During one such workshop at Franktown United Methodist Church on the Eastern Shore of Virginia, a farmer questioned Horne and Buchanan about statistics they presented regarding food waste, leading to the creation of the Potato and Produce Project. On June 3, 1983, a farmer from Chadbourn, North Carolina, donated a tractor-trailer load of sweet potatoes to the Society of St. Andrew. This first load of salvaged sweet potatoes was delivered to the Central Virginia Food Bank in Richmond, Virginia.

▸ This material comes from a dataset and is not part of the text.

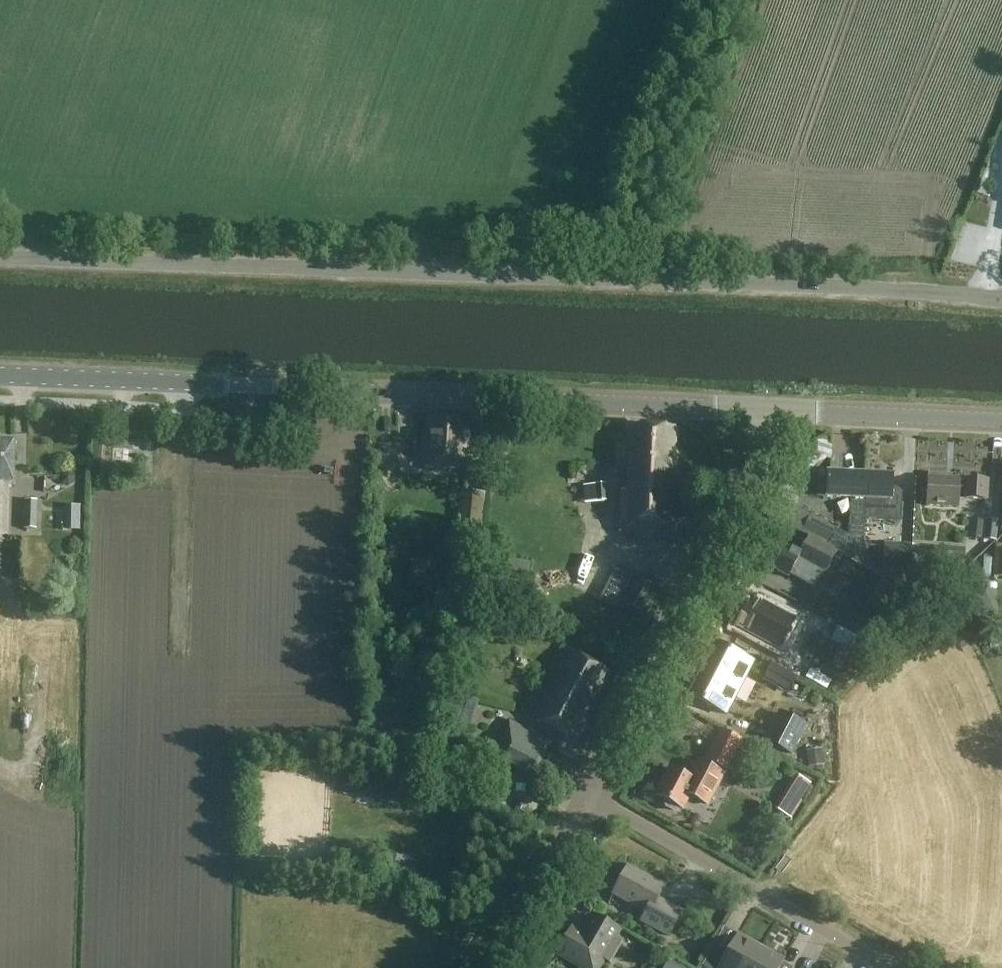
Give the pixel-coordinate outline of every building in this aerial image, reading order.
[(464,419),(430,418),(430,439),(425,439),(424,468),(468,470),(469,457),(466,457),(467,445),(470,445),(470,427),(464,426),(464,419)] [(676,429),(631,427),(628,491),(621,491),(619,533),(636,534),(636,539),(677,541),(679,493),(673,493),(676,429)] [(0,441),(0,542),(2,542),(3,485),(10,485),(10,441),(0,441)] [(851,499),(850,525),(864,525),(865,525),(867,499),(866,499),(867,477),(829,475),(828,498),(851,499)] [(892,478),(867,477),(866,499),(867,499),(881,500),(880,520),(902,521),(903,500),(892,500),(892,478)] [(960,480),(928,478),(927,507),(958,509),(959,499),(989,501),(990,481),(966,480),(966,484),(960,484),(960,480)] [(482,494),(460,492),(456,536),(478,538),(482,494)] [(37,501),(25,500),(24,529),(36,530),(37,501)] [(838,532),(811,517),(802,533),(829,548),(838,532)] [(1001,522),(988,521),(986,541),(999,542),(1001,522)] [(849,525),(847,556),(863,557),(864,525),(850,525),(849,525)] [(836,552),(810,538),(802,552),(785,543),(782,549),(771,543),(760,563),(788,579),(790,575),(816,589),(825,571),(826,572),(836,552)] [(912,545),(885,544),(884,569),(889,569),(889,574),(910,590),(912,545)] [(618,564),(600,597),(645,621),(663,588),(618,564)] [(771,620),(748,607),(738,626),(765,641),(772,629),(781,634),(789,619),(775,611),(771,620)] [(691,697),(715,709),(741,658),(717,646),(713,653),(710,651),(700,671),(703,673),(691,697)] [(609,673),(566,651),(555,673),(557,674),(552,684),(550,683),(532,719),(577,743),(591,717),(587,715),(609,673)] [(771,665),(764,679),(782,688),(789,674),(771,665)] [(749,680),(740,700),(752,705),(760,684),(749,680)] [(478,702),(453,694),(444,721),(469,729),(478,702)] [(792,756),(807,725),(779,711),(764,742),(792,756)] [(552,744),(509,722),(491,756),(487,754),(480,768),(492,774),(489,781),(524,799),(534,779),(543,784),(554,765),(544,759),(552,744)] [(743,741),(723,730),(707,760),(727,771),(743,741)] [(723,775),(705,766),(697,761),(688,779),(671,770),(657,796),(666,801),(666,805),(667,808),(675,812),(678,811),(681,809),(683,810),(690,796),(707,805),(723,775)] [(813,785),(797,775),(777,808),(789,816),(799,800),(803,802),(813,785)] [(666,887),(629,867),(613,895),(647,913),(642,922),(669,937),(683,912),(659,900),(666,887)] [(699,907),(709,904),(704,884),(693,886),(699,907)] [(598,920),(588,937),(577,930),(569,943),(567,942),(560,955),(582,967),(601,967),(603,965),(601,963),(619,932),(598,920)] [(762,949),(739,936),(729,954),(718,948),(707,967),(751,967),(762,949)] [(751,967),(781,967),(784,962),(762,949),(751,967)]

Originally the ministry operated out of a converted sheepshed on the farm in Big Island. A new building was constructed in 1990 to house the growing ministry. Also in 1990, as an offshoot of the Potato and Produce Project, The Society of St. Andrew began the Seed Potato Project to encourage produce growing in low-income neighborhoods.

In 1985, the Society of St. Andrew launched Harvest of Hope, a youth-oriented field gleaning and study camp. The first event was held at Camp Occahannock-on-the-Bay, on Virginia's Eastern Shore, and was led by Rev. Rhonda VanDyke Colby. As more people were exposed to gleaning, participants introduced the practice to their respective churches. As a result, the Gleaning Network was established in Virginia in 1988. Since then, gleaning has expanded dramatically.

Since 1992, the Society of St. Andrew has expanded into other states in the form of regional offices and gleaning ministries.